Indoor object tracking data:
BEGIN
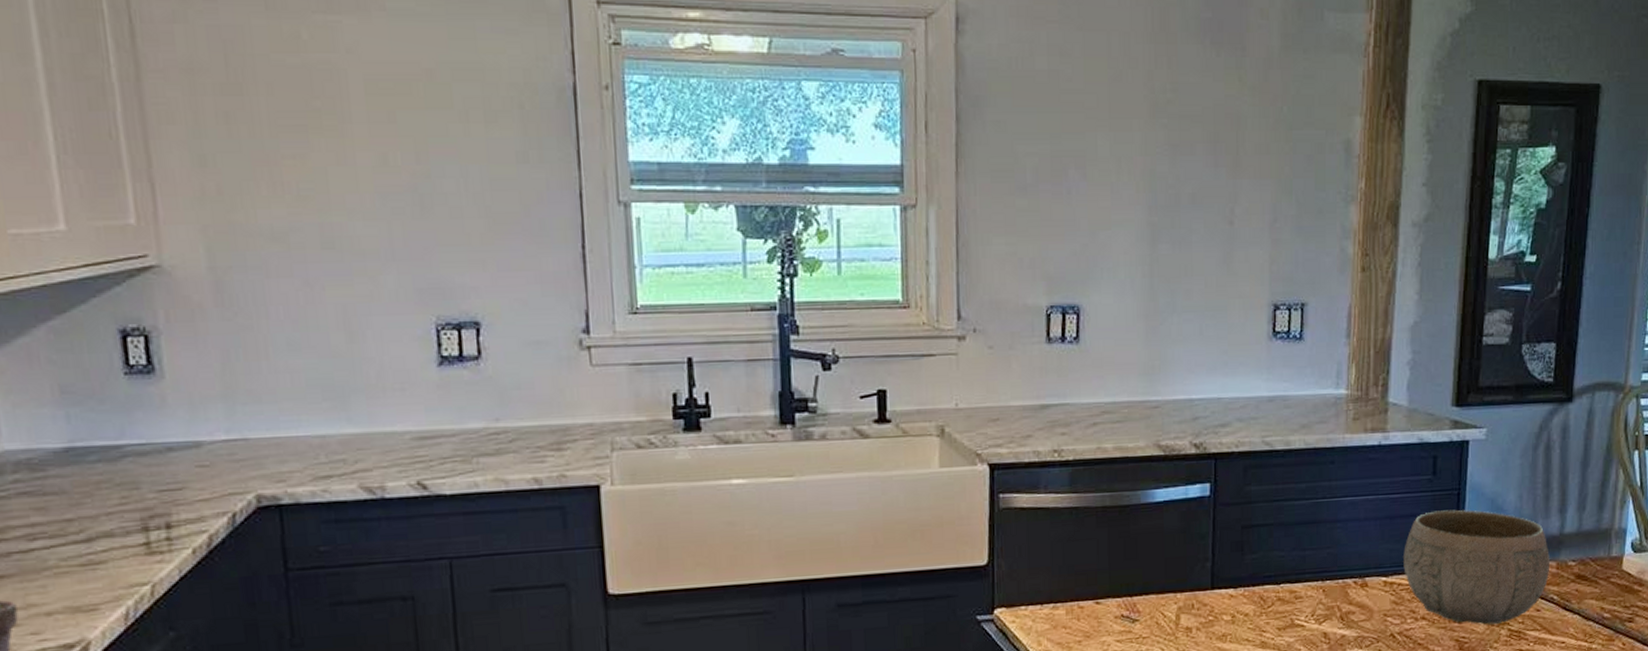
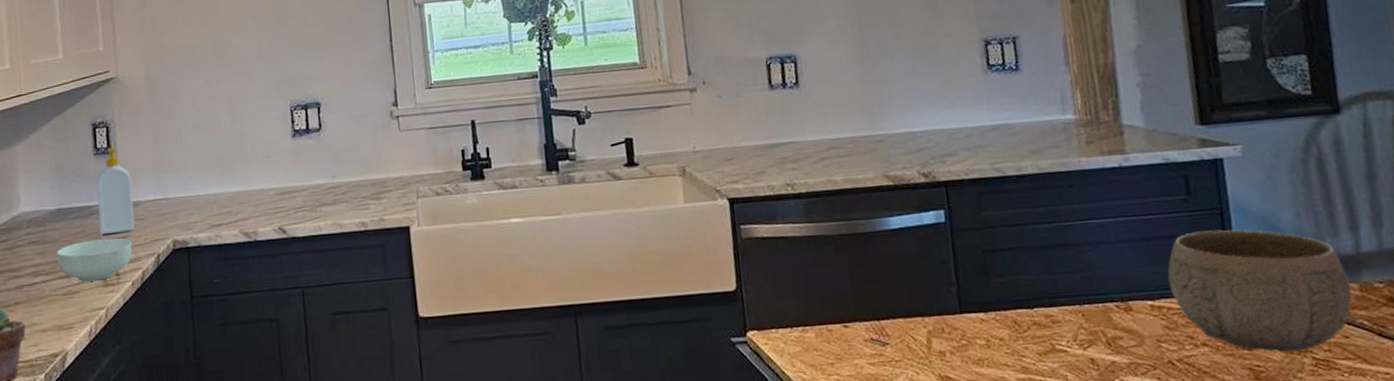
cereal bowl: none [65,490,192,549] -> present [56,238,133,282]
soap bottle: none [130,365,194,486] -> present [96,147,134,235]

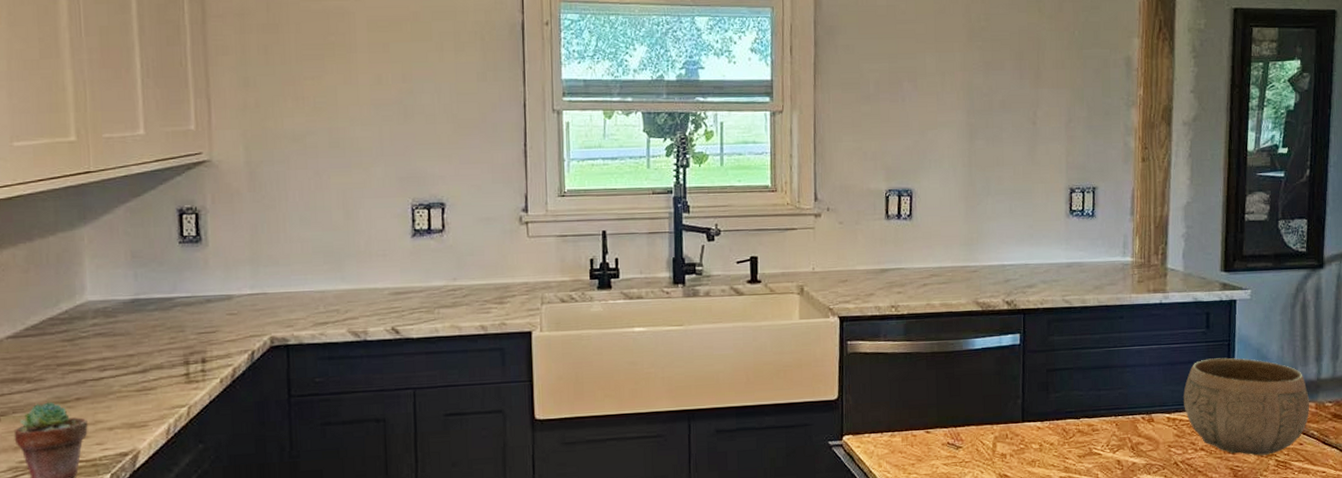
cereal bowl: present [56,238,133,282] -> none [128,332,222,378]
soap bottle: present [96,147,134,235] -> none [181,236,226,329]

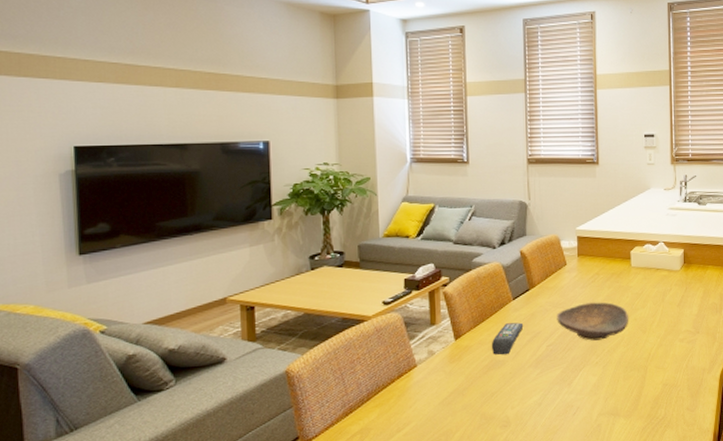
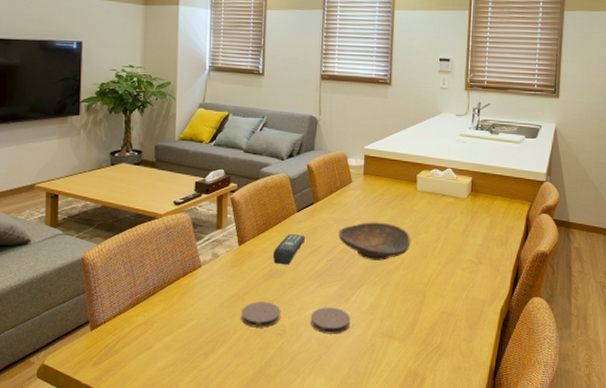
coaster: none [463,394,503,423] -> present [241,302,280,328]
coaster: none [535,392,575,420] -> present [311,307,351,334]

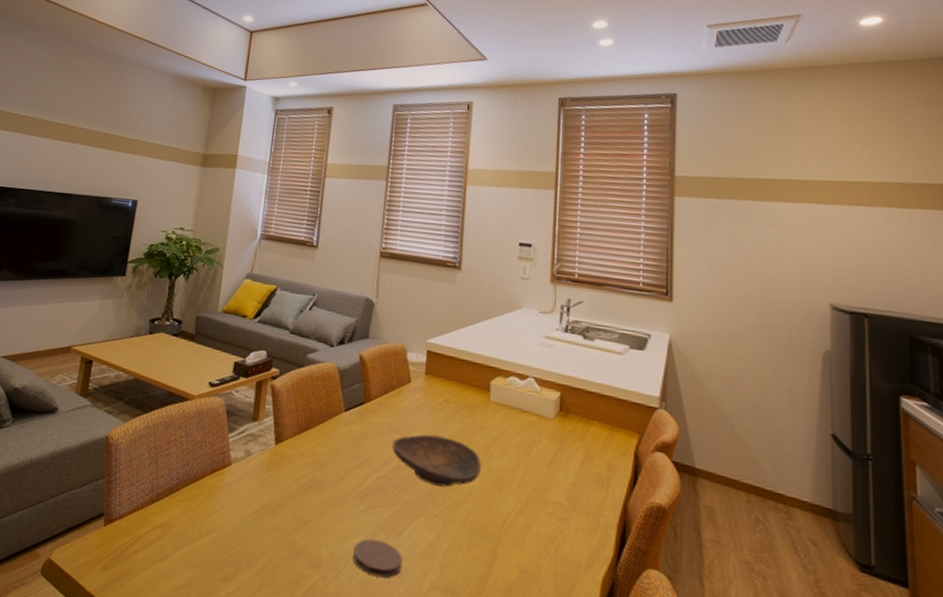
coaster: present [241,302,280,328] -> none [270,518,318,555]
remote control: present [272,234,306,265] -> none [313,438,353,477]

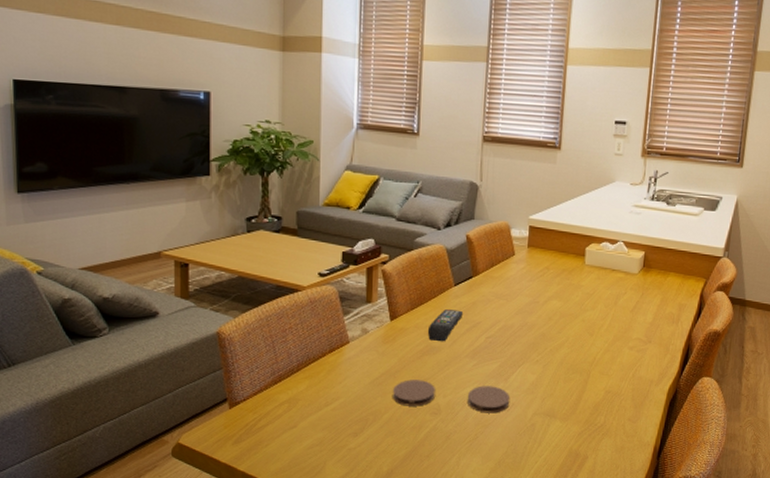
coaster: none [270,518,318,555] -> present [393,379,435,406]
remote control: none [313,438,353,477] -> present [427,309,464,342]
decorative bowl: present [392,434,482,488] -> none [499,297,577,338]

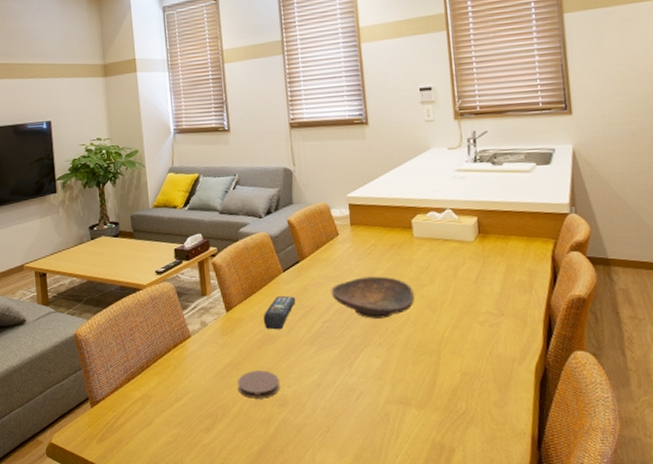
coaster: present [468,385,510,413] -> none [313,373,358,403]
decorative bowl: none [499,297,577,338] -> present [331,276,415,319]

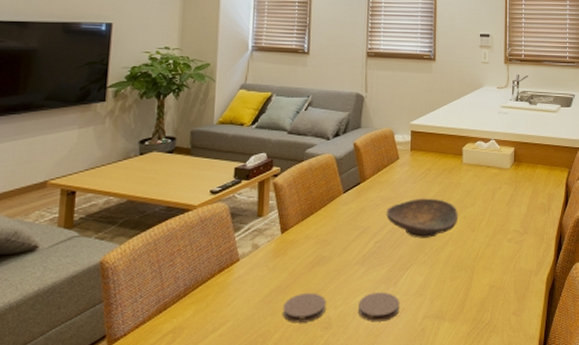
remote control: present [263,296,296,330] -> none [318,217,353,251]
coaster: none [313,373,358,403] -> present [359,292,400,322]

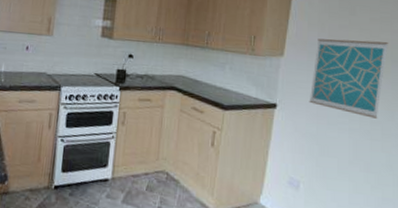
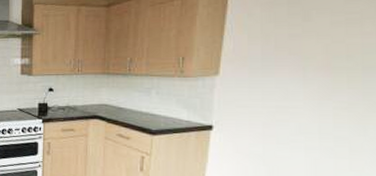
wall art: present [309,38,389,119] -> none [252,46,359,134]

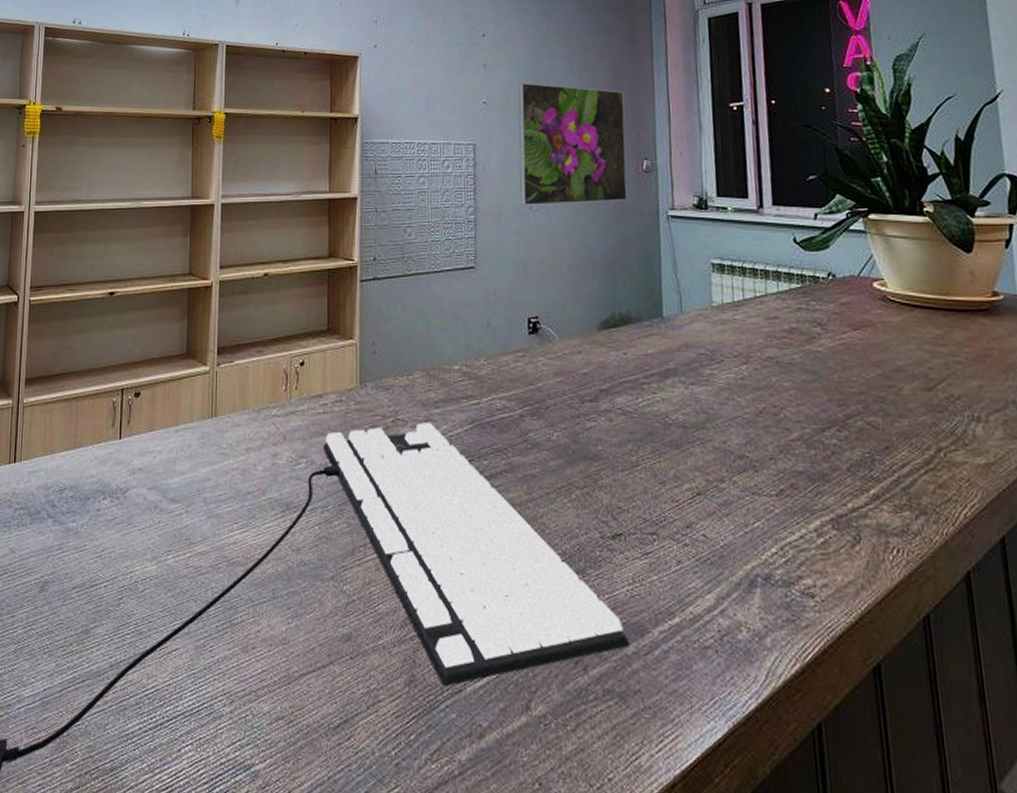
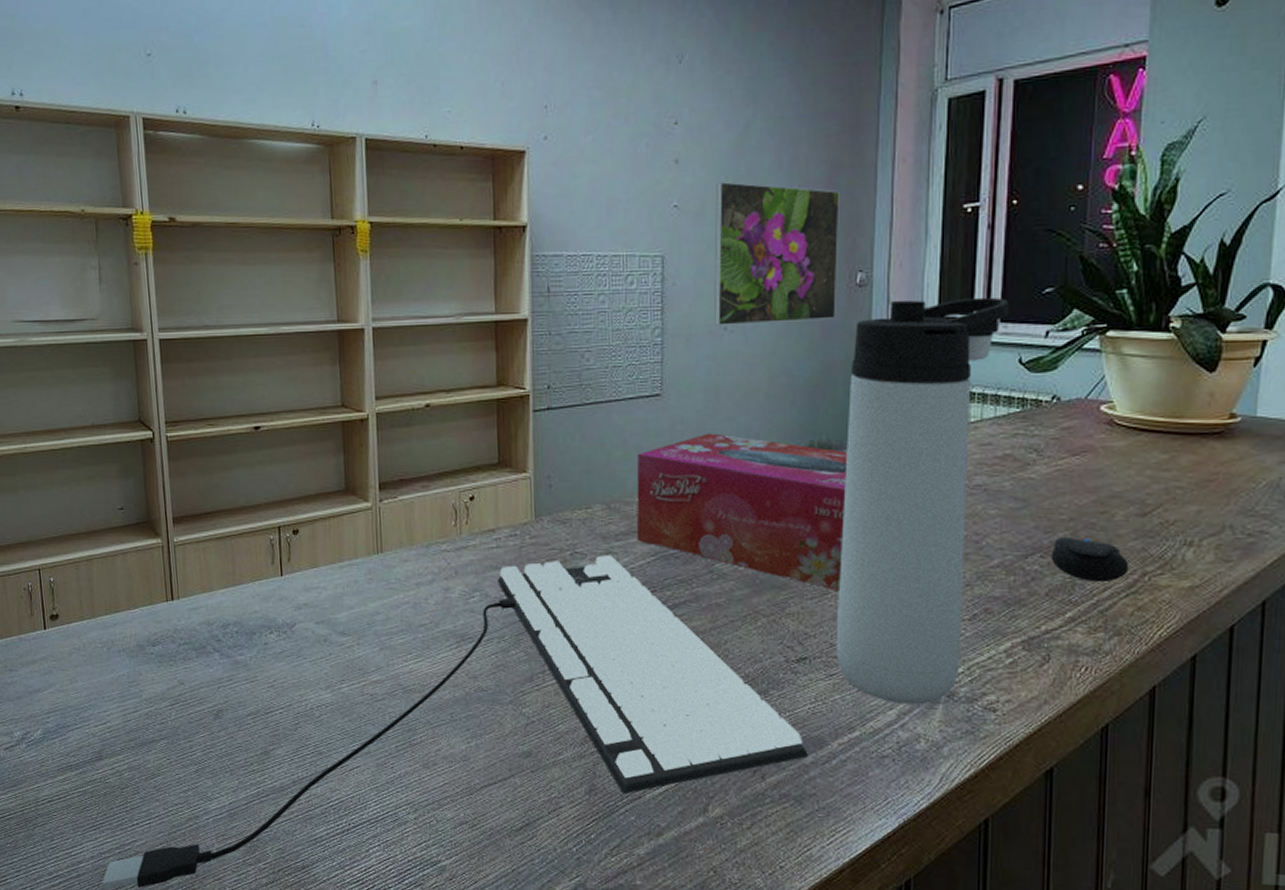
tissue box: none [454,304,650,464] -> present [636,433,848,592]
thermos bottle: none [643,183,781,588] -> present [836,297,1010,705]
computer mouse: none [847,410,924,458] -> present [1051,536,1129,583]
END
## TASK DESCRIPTION:
Say how many lines of the data hold the string "soap". Reply with the number alone.

## WRITTEN REPLY:
2